> [TASK REQUIREMENTS]: Replace "Annotation spec" with "Annotation guide" in the lines below and give them again with everything else unchanged. Leave the pictures out of your answer.

> [GIVEN INFORMATION]:
※ ※ ※

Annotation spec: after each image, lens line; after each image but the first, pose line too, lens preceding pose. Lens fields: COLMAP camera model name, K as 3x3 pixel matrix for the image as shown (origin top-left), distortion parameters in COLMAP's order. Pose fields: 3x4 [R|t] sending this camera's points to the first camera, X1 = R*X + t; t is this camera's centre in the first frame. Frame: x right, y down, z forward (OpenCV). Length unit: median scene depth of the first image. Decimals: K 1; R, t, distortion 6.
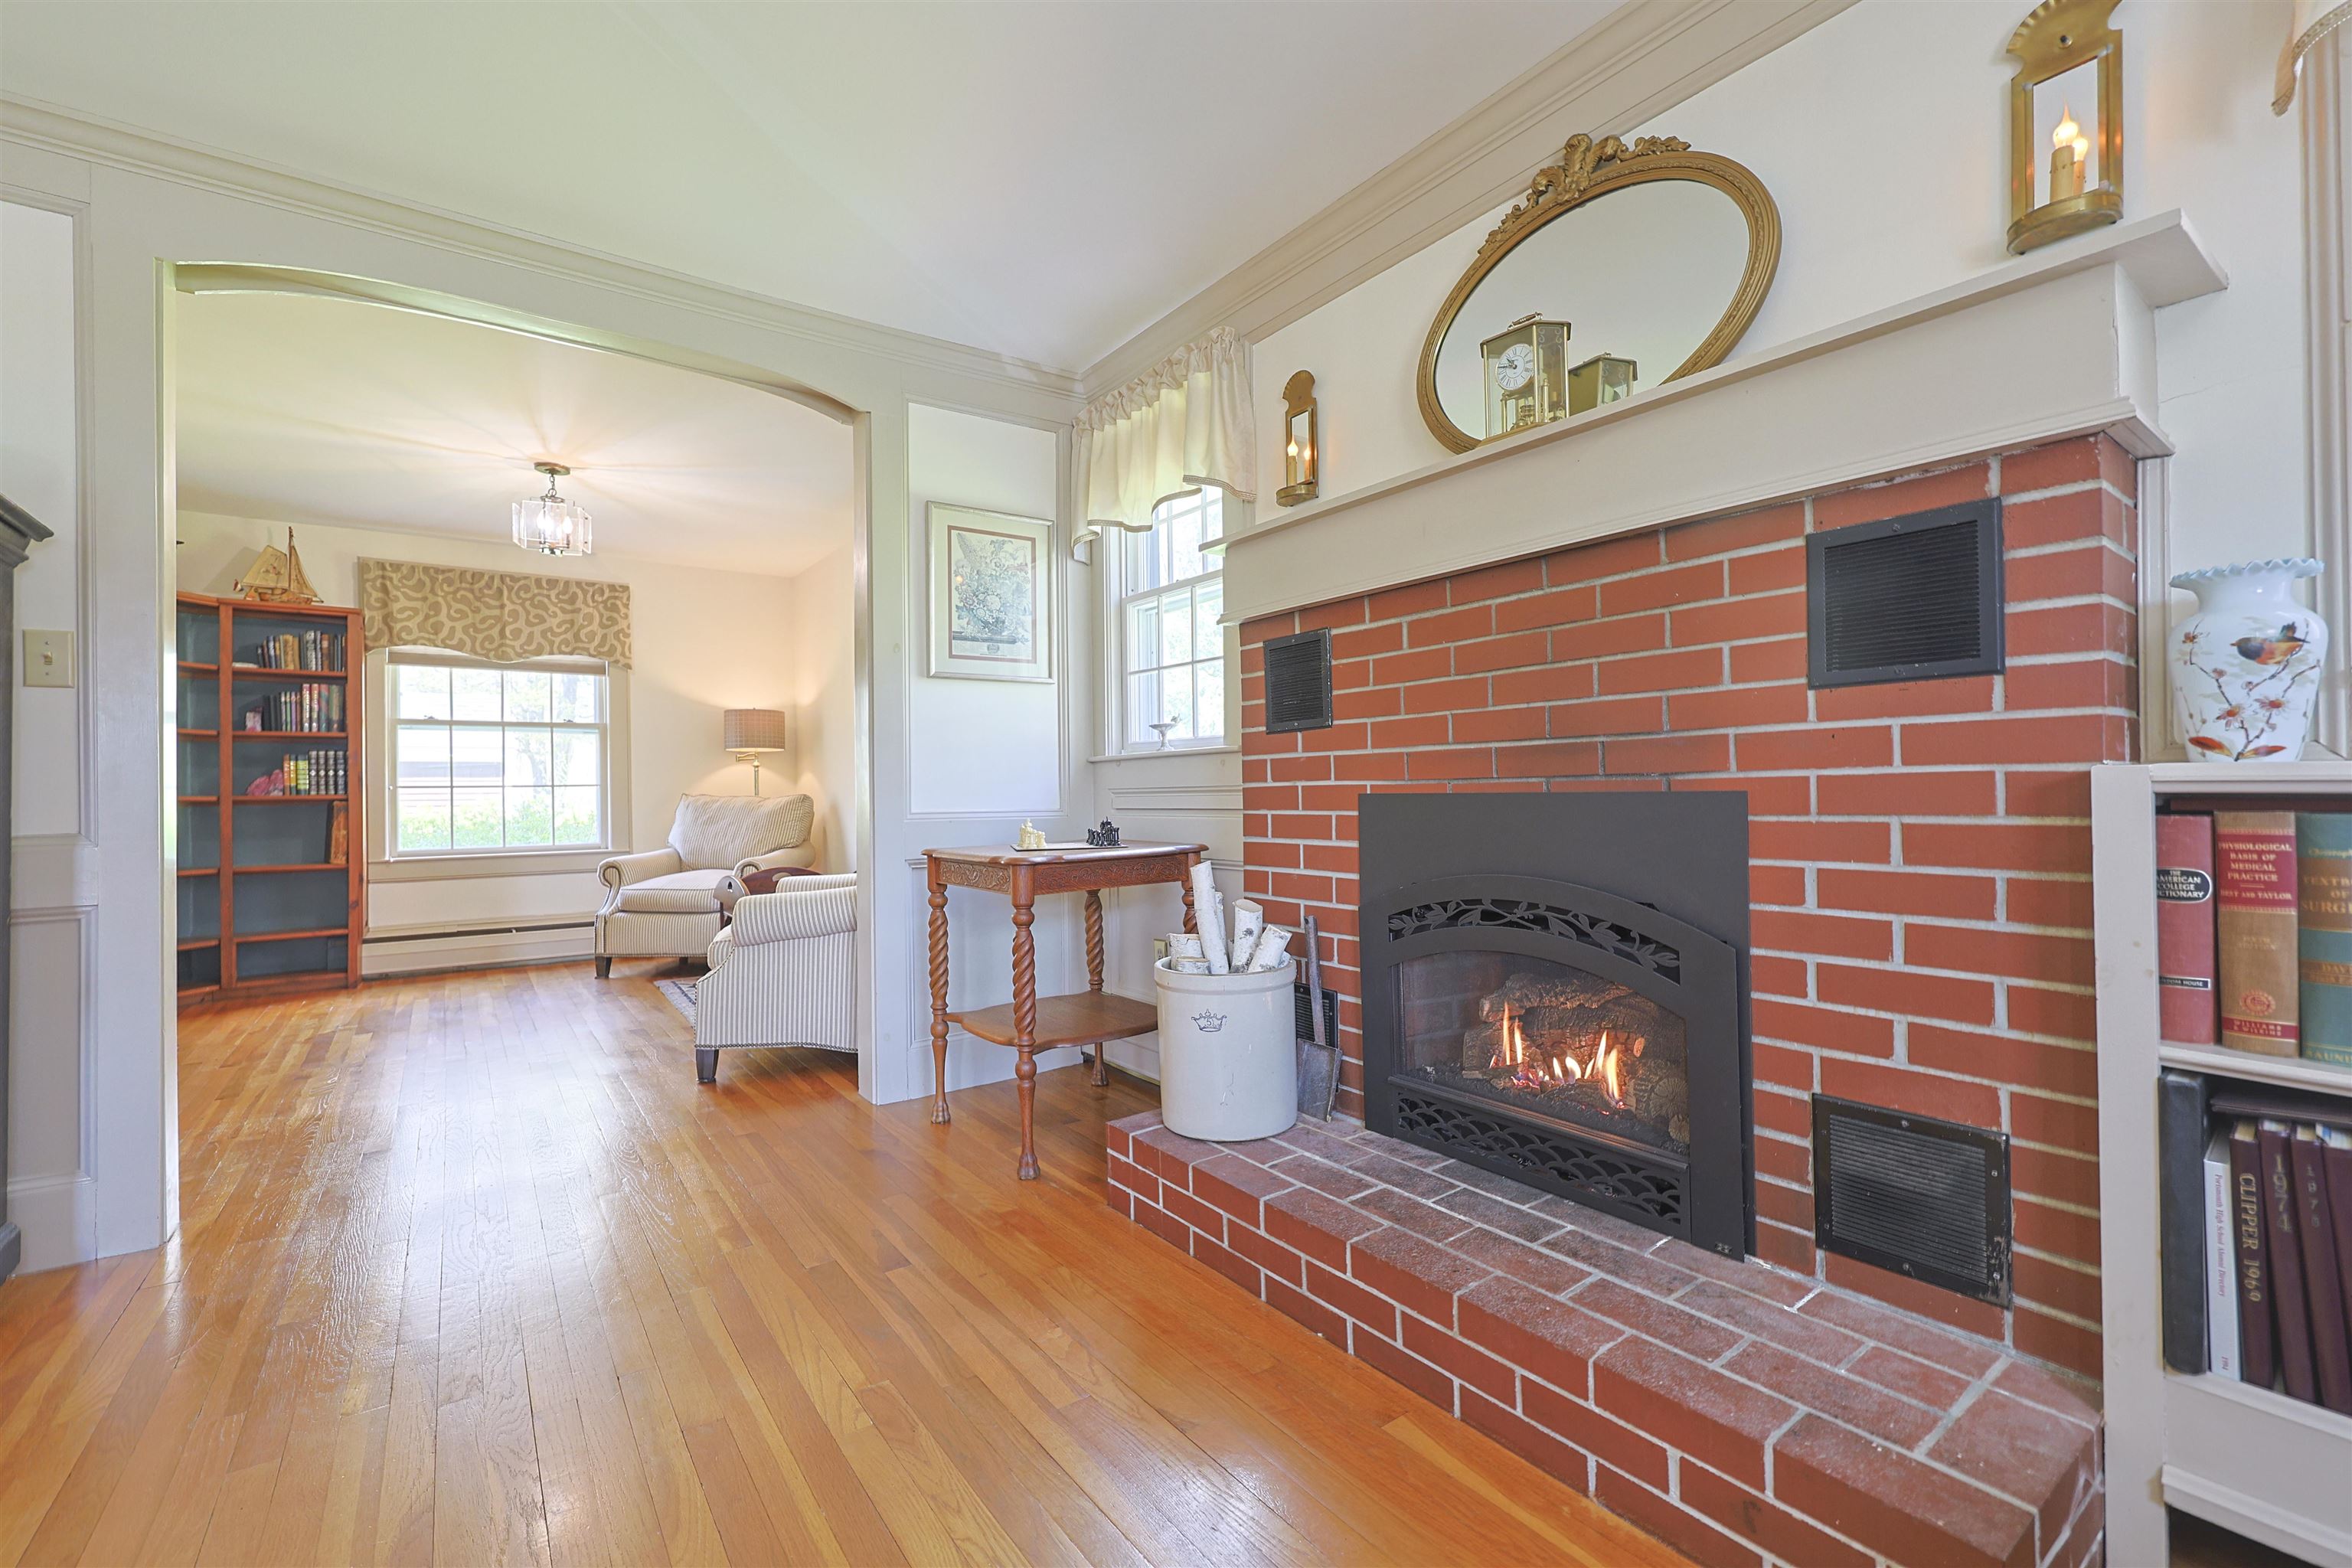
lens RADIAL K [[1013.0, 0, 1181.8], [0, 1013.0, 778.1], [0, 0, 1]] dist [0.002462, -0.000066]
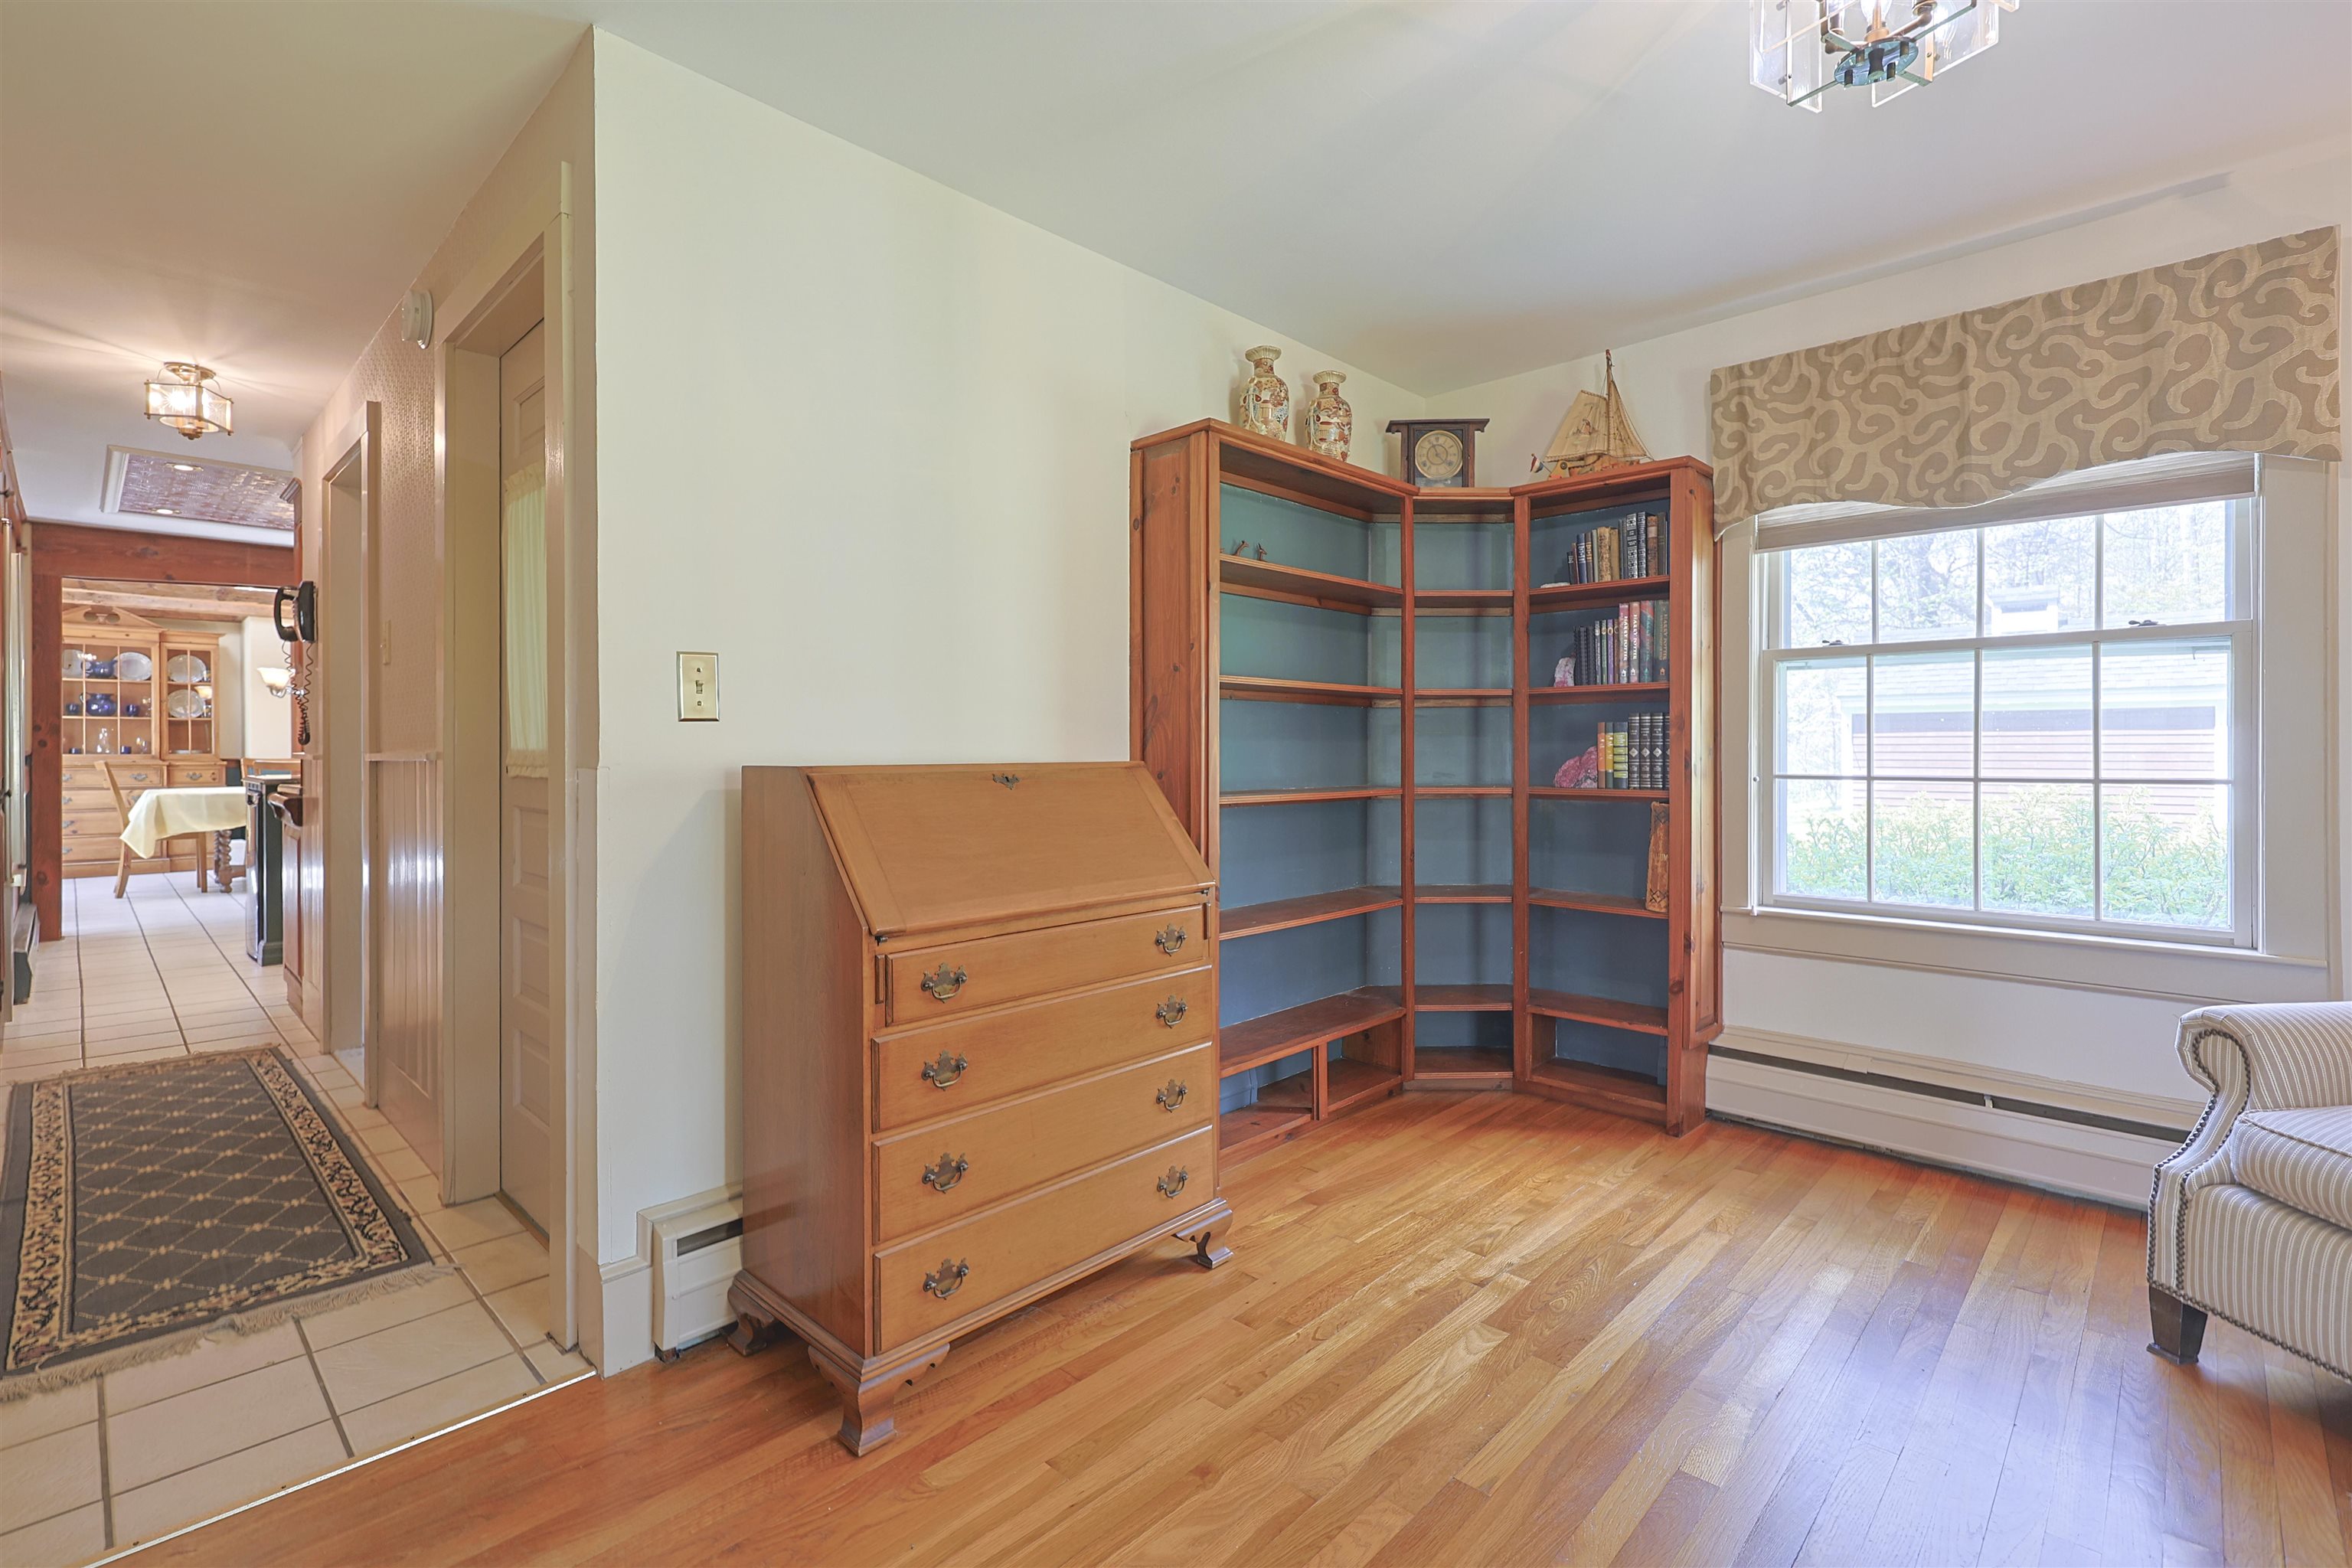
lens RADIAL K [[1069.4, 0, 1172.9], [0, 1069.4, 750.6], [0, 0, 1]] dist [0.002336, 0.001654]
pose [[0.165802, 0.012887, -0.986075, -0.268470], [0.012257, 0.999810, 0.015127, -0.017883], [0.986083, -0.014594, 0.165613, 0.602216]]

※ ※ ※

> [WORKED SOLUTION]:
Annotation guide: after each image, lens line; after each image but the first, pose line too, lens preceding pose. Lens fields: COLMAP camera model name, K as 3x3 pixel matrix for the image as shown (origin top-left), distortion parameters in COLMAP's order. Pose fields: 3x4 [R|t] sending this camera's points to the first camera, X1 = R*X + t; t is this camera's centre in the first frame. Frame: x right, y down, z forward (OpenCV). Length unit: median scene depth of the first image. Decimals: K 1; R, t, distortion 6.
lens RADIAL K [[1013.0, 0, 1181.8], [0, 1013.0, 778.1], [0, 0, 1]] dist [0.002462, -0.000066]
lens RADIAL K [[1069.4, 0, 1172.9], [0, 1069.4, 750.6], [0, 0, 1]] dist [0.002336, 0.001654]
pose [[0.165802, 0.012887, -0.986075, -0.268470], [0.012257, 0.999810, 0.015127, -0.017883], [0.986083, -0.014594, 0.165613, 0.602216]]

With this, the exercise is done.